Stored entries:

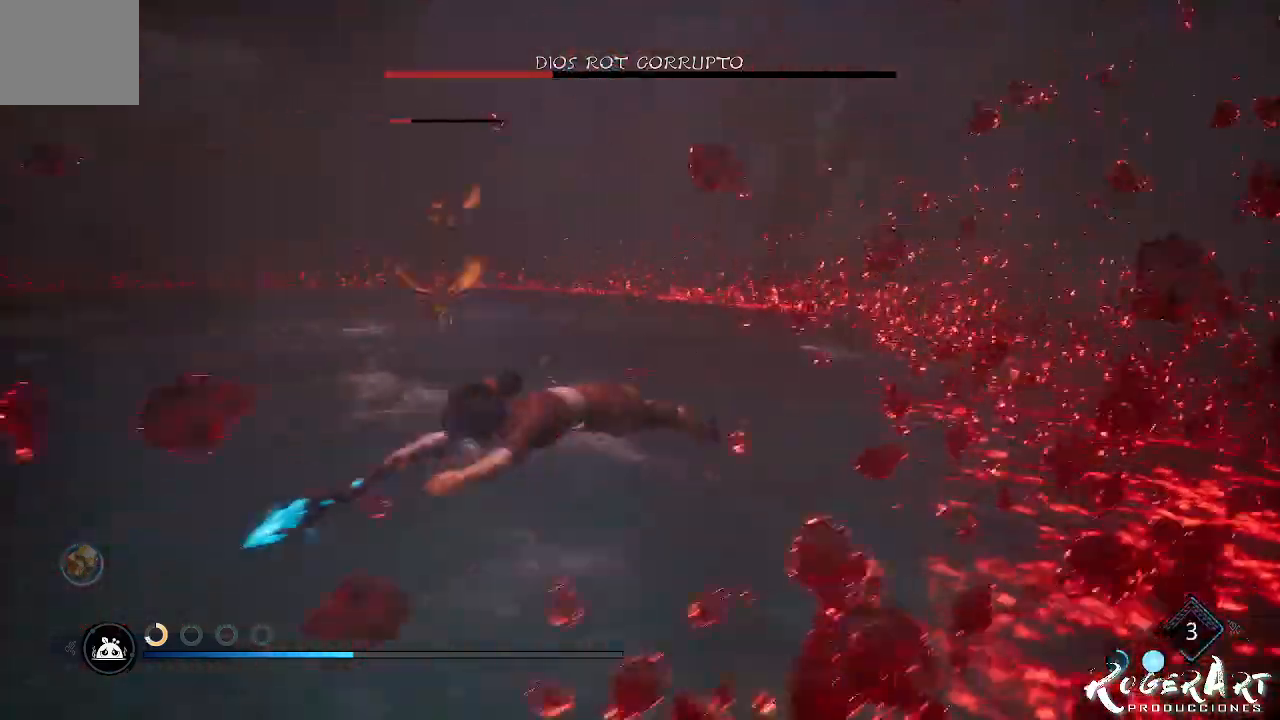
{"buttons": ["CROSS"], "left_stick": "down-left", "right_stick": "center", "events": [[333, "left_stick", "down-left"], [433, "CROSS", "down"]]}
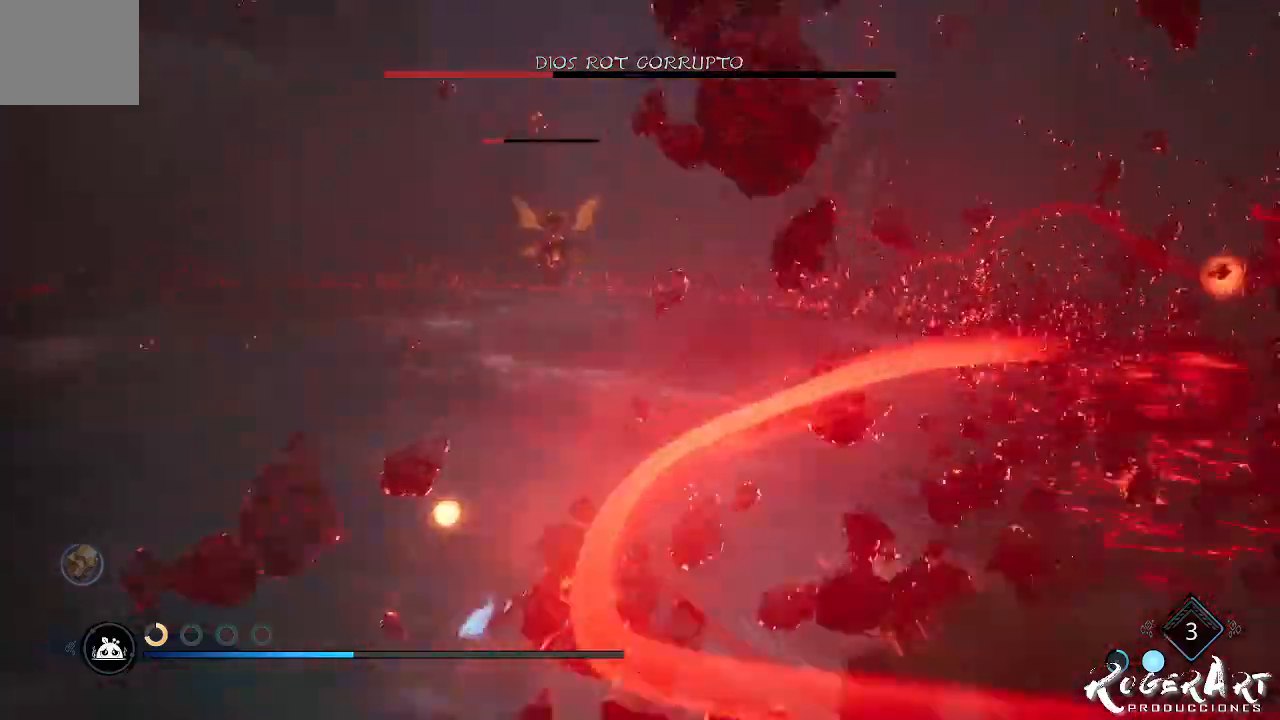
{"buttons": [], "left_stick": "down-left", "right_stick": "right", "events": [[33, "CROSS", "up"], [33, "left_stick", "left"], [267, "right_stick", "right"], [467, "left_stick", "down-left"]]}
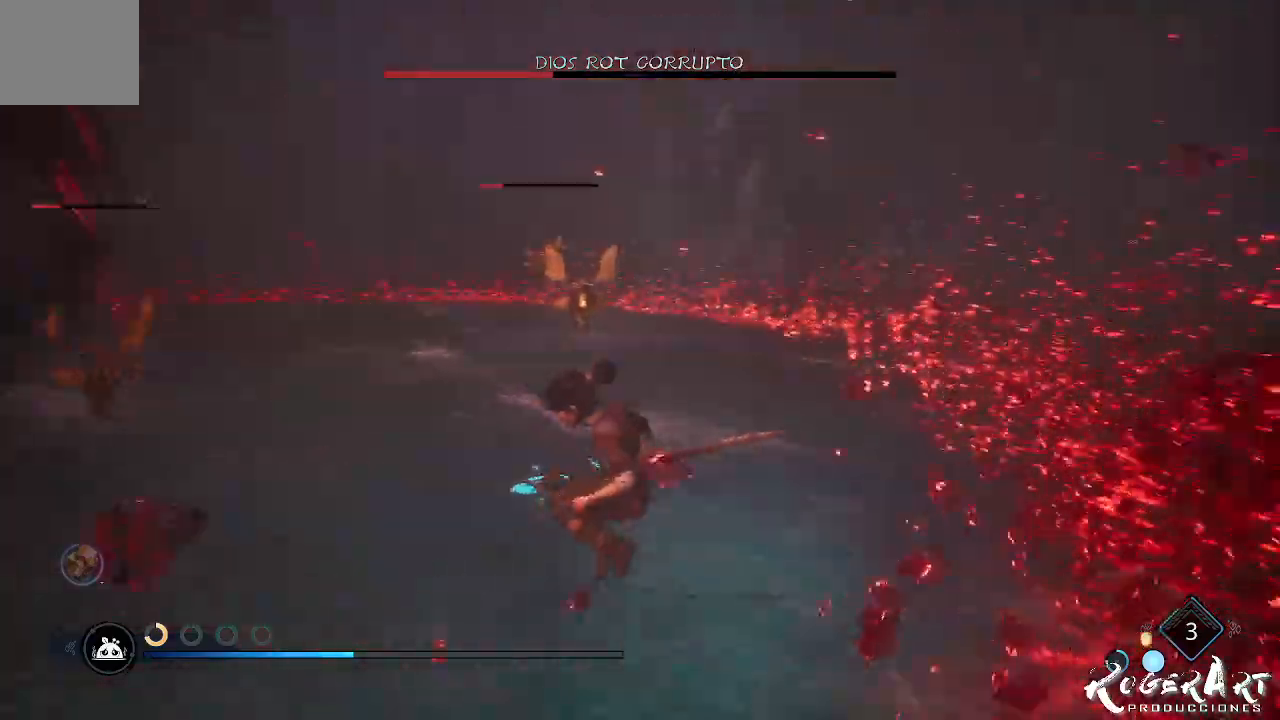
{"buttons": [], "left_stick": "down", "right_stick": "center", "events": [[300, "left_stick", "down"], [400, "right_stick", "center"]]}
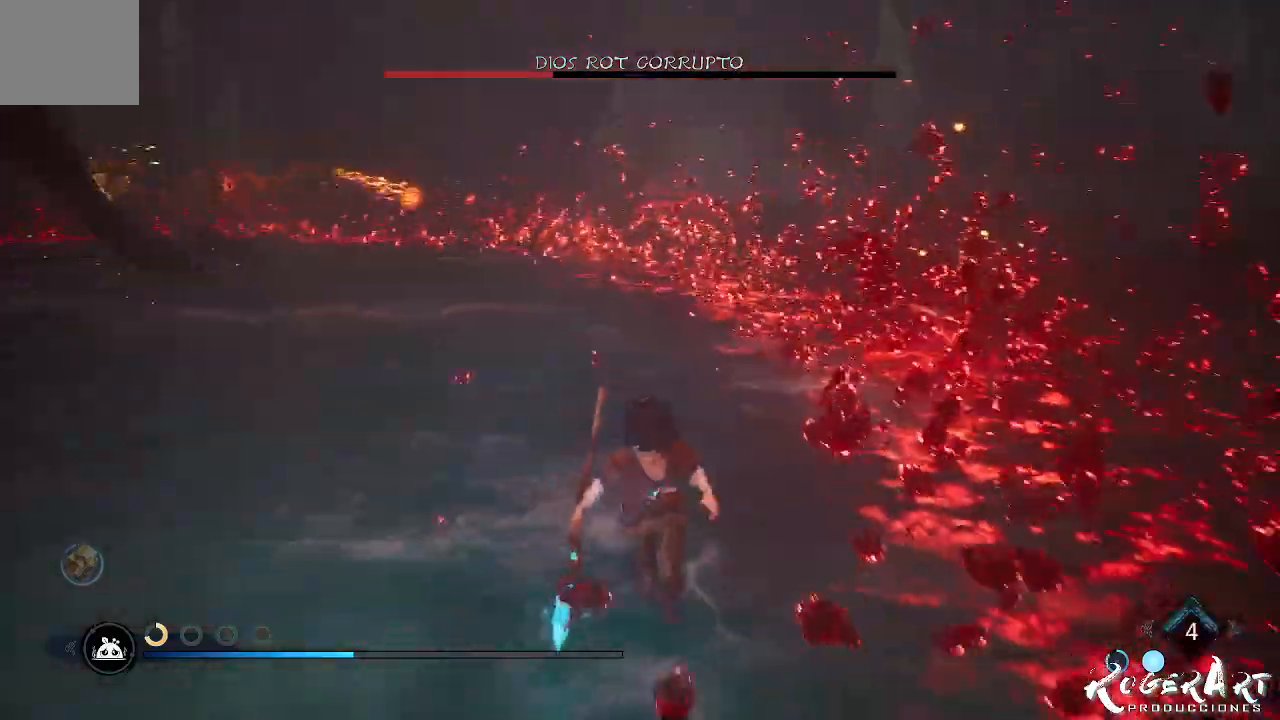
{"buttons": [], "left_stick": "down-left", "right_stick": "right", "events": [[100, "CIRCLE", "down"], [200, "CIRCLE", "up"], [367, "left_stick", "down-left"], [367, "right_stick", "right"]]}
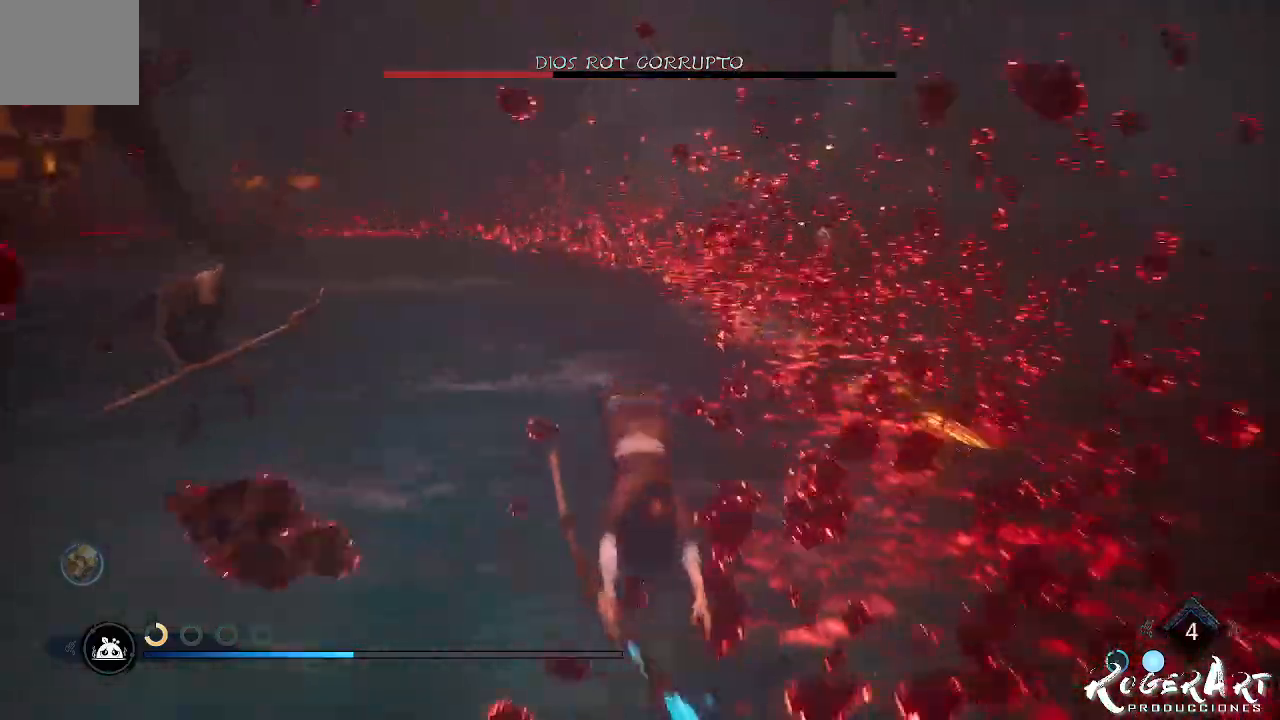
{"buttons": [], "left_stick": "down-left", "right_stick": "center", "events": [[33, "right_stick", "center"], [333, "L1", "down"], [500, "L1", "up"]]}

The task: Return the records verbatim, minus pictures.

Result for this task:
{"buttons": ["CROSS"], "left_stick": "down-left", "right_stick": "center", "events": [[333, "left_stick", "down-left"], [433, "CROSS", "down"]]}
{"buttons": [], "left_stick": "down-left", "right_stick": "right", "events": [[33, "CROSS", "up"], [33, "left_stick", "left"], [267, "right_stick", "right"], [467, "left_stick", "down-left"]]}
{"buttons": [], "left_stick": "down", "right_stick": "center", "events": [[300, "left_stick", "down"], [400, "right_stick", "center"]]}
{"buttons": [], "left_stick": "down-left", "right_stick": "right", "events": [[100, "CIRCLE", "down"], [200, "CIRCLE", "up"], [367, "left_stick", "down-left"], [367, "right_stick", "right"]]}
{"buttons": [], "left_stick": "down-left", "right_stick": "center", "events": [[33, "right_stick", "center"], [333, "L1", "down"], [500, "L1", "up"]]}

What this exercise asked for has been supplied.